#### [TEXTO DE LECTURA]
Julio Roldán, una versión porteña de la moderna “Doctora juguetes”, para que los chicos conecten con los grandes el placer del más simbólico de los regalos para niños.
En pleno siglo XXI y con la tecnología metida de lleno en la vida en la vida de los chicos, la Clínica de Muñecas de Julio Roldán, en el barrio porteño de Balvanera, libra una silenciosa batalla por preservar las formas y el espíritu del más simbólico de los juguetes.
En un antiguo local a la calle, con pesadas y despintadas persianas de hierro típicas de los almacenes de los ’30, que llevan años sin levantarse, se oculta la única clínica de muñecas que aún queda en la Ciudad de Buenos Aires.
Una pequeña puerta de madera, siempre cerrada salvo que espere a alguien, introduce al visitante al mágico mundo del Doctor Julio Roldán, tal como dice su guardapolvo blanco.
Sus pacientes son muy particulares: muñecas de porcelana, de celuloide, de pasta, de papel maché, hasta de plástico y de peluche.
Cientos de muñecas y miles de partes de ellas que cuelgan por todos lados. Desde cabezas a ojos, brazos piernas, torsos y cabelleras.

#### [DATOS MOSTRADOS]
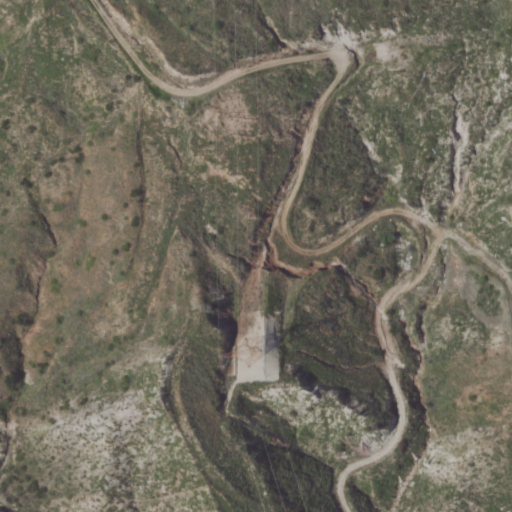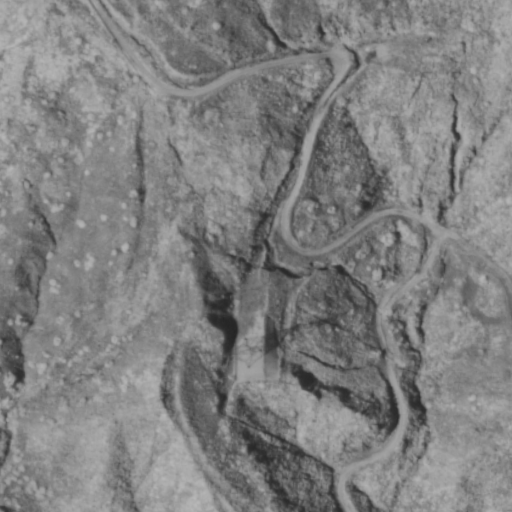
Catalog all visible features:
road: (287, 244)
road: (472, 254)
power tower: (251, 349)
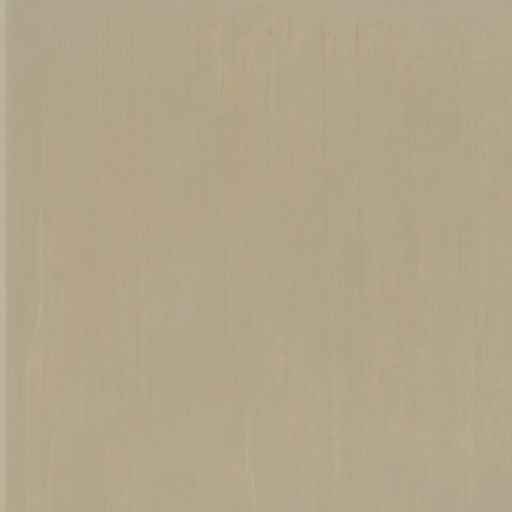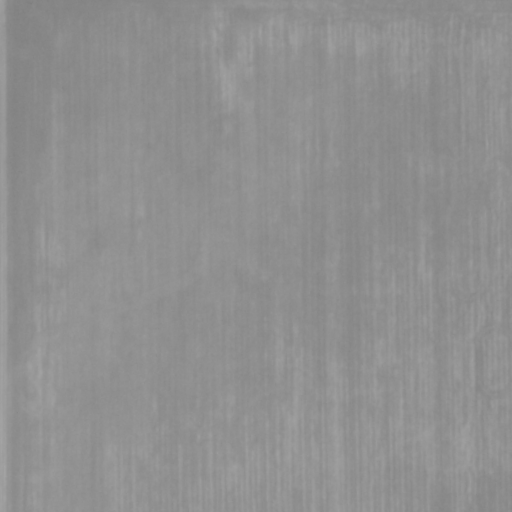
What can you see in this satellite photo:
road: (65, 256)
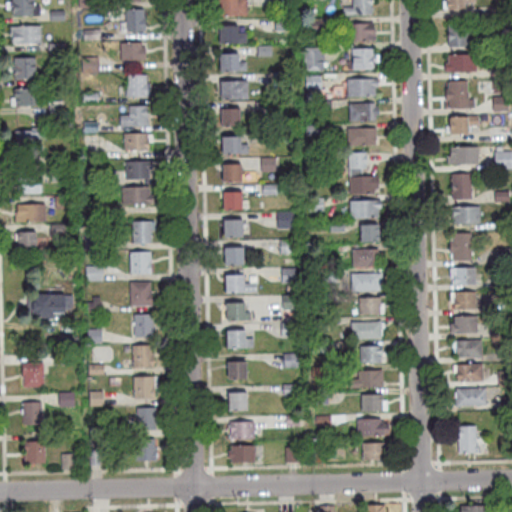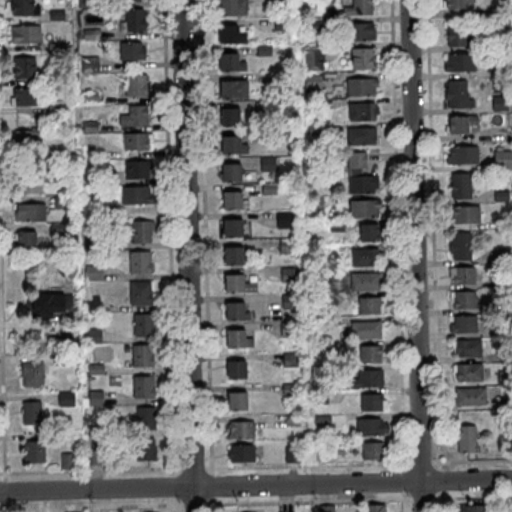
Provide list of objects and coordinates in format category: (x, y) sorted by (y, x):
building: (130, 1)
building: (279, 1)
building: (279, 2)
building: (86, 3)
building: (459, 3)
building: (456, 4)
building: (23, 7)
building: (231, 7)
building: (358, 7)
building: (24, 8)
building: (232, 8)
building: (358, 8)
building: (499, 13)
building: (57, 16)
building: (135, 19)
building: (134, 22)
building: (281, 25)
building: (314, 26)
building: (362, 31)
building: (359, 32)
building: (456, 32)
building: (25, 33)
building: (230, 34)
building: (456, 34)
building: (25, 35)
building: (92, 36)
building: (230, 36)
building: (56, 49)
building: (134, 50)
building: (132, 52)
building: (264, 52)
building: (313, 57)
building: (364, 57)
building: (363, 59)
building: (313, 60)
building: (231, 61)
building: (460, 61)
building: (460, 63)
building: (230, 64)
building: (23, 66)
building: (23, 68)
building: (499, 72)
building: (283, 80)
building: (313, 81)
building: (313, 83)
building: (136, 84)
building: (136, 86)
building: (361, 86)
building: (233, 88)
building: (361, 88)
building: (233, 90)
building: (457, 93)
building: (25, 96)
building: (457, 96)
building: (27, 97)
building: (90, 99)
building: (499, 102)
building: (500, 104)
building: (323, 106)
building: (263, 107)
building: (363, 111)
building: (55, 112)
building: (362, 112)
building: (135, 116)
building: (230, 116)
building: (135, 117)
building: (229, 118)
building: (462, 122)
building: (461, 125)
building: (90, 127)
building: (312, 131)
building: (29, 134)
building: (361, 135)
building: (265, 136)
building: (361, 137)
building: (136, 140)
building: (27, 141)
building: (135, 142)
building: (233, 144)
building: (232, 146)
building: (462, 154)
building: (463, 156)
building: (502, 158)
building: (357, 161)
building: (503, 161)
building: (268, 163)
building: (267, 165)
building: (137, 169)
building: (138, 170)
building: (231, 171)
building: (360, 174)
building: (57, 175)
building: (236, 175)
building: (104, 179)
building: (29, 181)
building: (29, 185)
building: (362, 185)
building: (460, 185)
building: (461, 187)
building: (269, 190)
building: (137, 194)
building: (137, 196)
building: (501, 197)
building: (233, 199)
building: (232, 202)
building: (62, 203)
building: (315, 205)
building: (364, 208)
building: (364, 209)
building: (29, 212)
building: (30, 213)
building: (465, 214)
building: (466, 216)
building: (503, 224)
building: (232, 227)
building: (336, 227)
building: (232, 229)
building: (58, 230)
building: (142, 230)
building: (142, 232)
building: (369, 232)
building: (369, 234)
road: (169, 236)
road: (204, 236)
building: (26, 239)
building: (27, 241)
building: (93, 243)
building: (287, 245)
building: (459, 245)
building: (287, 247)
building: (460, 247)
building: (233, 255)
road: (185, 256)
building: (365, 256)
road: (397, 256)
road: (413, 256)
road: (433, 256)
building: (502, 256)
building: (233, 257)
building: (365, 258)
building: (139, 261)
building: (140, 263)
building: (93, 272)
building: (94, 274)
building: (462, 275)
building: (288, 276)
building: (329, 277)
building: (464, 277)
building: (364, 281)
building: (237, 283)
building: (365, 283)
building: (502, 283)
building: (237, 285)
building: (139, 292)
building: (140, 294)
building: (462, 299)
building: (464, 301)
building: (96, 302)
building: (289, 303)
building: (51, 304)
building: (369, 304)
building: (47, 305)
building: (370, 307)
building: (236, 310)
building: (234, 313)
building: (463, 323)
building: (142, 324)
building: (463, 325)
building: (143, 326)
building: (366, 328)
building: (288, 330)
building: (365, 331)
building: (95, 337)
building: (237, 338)
building: (237, 341)
building: (65, 344)
building: (467, 347)
building: (318, 348)
building: (468, 349)
building: (371, 353)
building: (142, 354)
building: (504, 354)
building: (370, 355)
building: (142, 357)
building: (62, 360)
building: (290, 361)
building: (236, 369)
building: (96, 370)
building: (236, 371)
building: (468, 372)
building: (468, 373)
building: (31, 374)
building: (33, 375)
building: (371, 378)
building: (505, 379)
building: (367, 380)
building: (143, 386)
building: (143, 388)
building: (290, 390)
road: (2, 395)
building: (470, 395)
building: (470, 397)
building: (96, 399)
building: (66, 400)
building: (237, 400)
building: (320, 400)
building: (236, 402)
building: (372, 402)
building: (371, 404)
building: (506, 404)
building: (30, 412)
building: (32, 414)
building: (145, 417)
building: (146, 419)
building: (292, 421)
building: (323, 422)
building: (371, 426)
building: (371, 428)
building: (241, 429)
building: (241, 431)
building: (97, 432)
building: (467, 438)
building: (467, 440)
building: (146, 448)
building: (371, 450)
building: (33, 451)
building: (145, 451)
building: (241, 452)
building: (372, 452)
building: (34, 453)
building: (241, 455)
building: (292, 456)
building: (95, 459)
building: (68, 460)
building: (68, 462)
road: (358, 463)
road: (192, 467)
road: (135, 468)
road: (45, 471)
road: (211, 485)
road: (256, 485)
road: (175, 486)
road: (4, 490)
street lamp: (238, 499)
road: (402, 499)
street lamp: (90, 501)
street lamp: (179, 501)
road: (285, 502)
road: (242, 503)
road: (132, 504)
road: (193, 504)
road: (176, 505)
road: (212, 505)
road: (5, 507)
building: (326, 508)
building: (375, 508)
building: (471, 508)
building: (510, 508)
building: (327, 509)
building: (375, 509)
building: (472, 509)
road: (5, 510)
building: (71, 511)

#### [TAREA A REALIZAR]
¿Puedes copiar completo y sin cambios el texto sobre la clínica de muñecas? El listado no se necesita para resolver nada.

#### [RESULTADO DE LA TAREA]
Julio Roldán, una versión porteña de la moderna “Doctora juguetes”, para que los chicos conecten con los grandes el placer del más simbólico de los regalos para niños.
En pleno siglo XXI y con la tecnología metida de lleno en la vida en la vida de los chicos, la Clínica de Muñecas de Julio Roldán, en el barrio porteño de Balvanera, libra una silenciosa batalla por preservar las formas y el espíritu del más simbólico de los juguetes.
En un antiguo local a la calle, con pesadas y despintadas persianas de hierro típicas de los almacenes de los ’30, que llevan años sin levantarse, se oculta la única clínica de muñecas que aún queda en la Ciudad de Buenos Aires.
Una pequeña puerta de madera, siempre cerrada salvo que espere a alguien, introduce al visitante al mágico mundo del Doctor Julio Roldán, tal como dice su guardapolvo blanco.
Sus pacientes son muy particulares: muñecas de porcelana, de celuloide, de pasta, de papel maché, hasta de plástico y de peluche.
Cientos de muñecas y miles de partes de ellas que cuelgan por todos lados. Desde cabezas a ojos, brazos piernas, torsos y cabelleras.